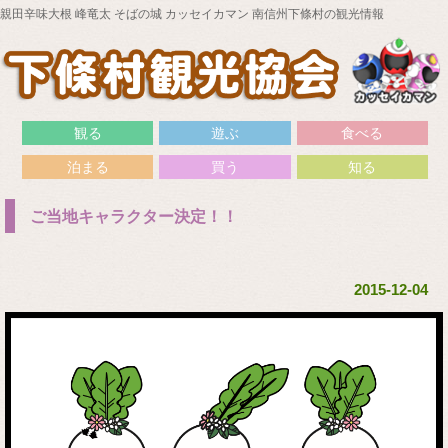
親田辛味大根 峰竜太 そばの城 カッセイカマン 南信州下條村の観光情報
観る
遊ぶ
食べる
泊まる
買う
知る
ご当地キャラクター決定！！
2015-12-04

---

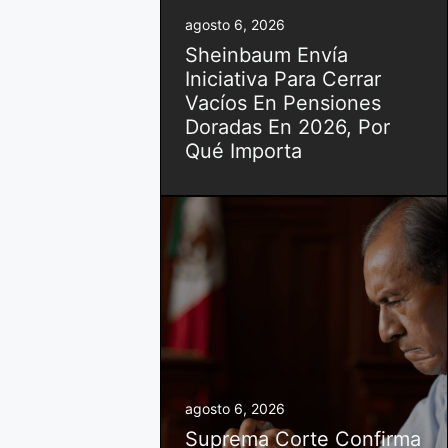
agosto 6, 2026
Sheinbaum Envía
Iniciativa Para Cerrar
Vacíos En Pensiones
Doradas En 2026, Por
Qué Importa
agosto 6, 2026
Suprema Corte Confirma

** WORK REQUEST **
From the records above, print exactly the lines that run from the line with "Iniciativa Para Cerrar" to the line with "Suprema Corte Confirma", inclusive.

** RESPONSE BELOW **
Iniciativa Para Cerrar
Vacíos En Pensiones
Doradas En 2026, Por
Qué Importa
agosto 6, 2026
Suprema Corte Confirma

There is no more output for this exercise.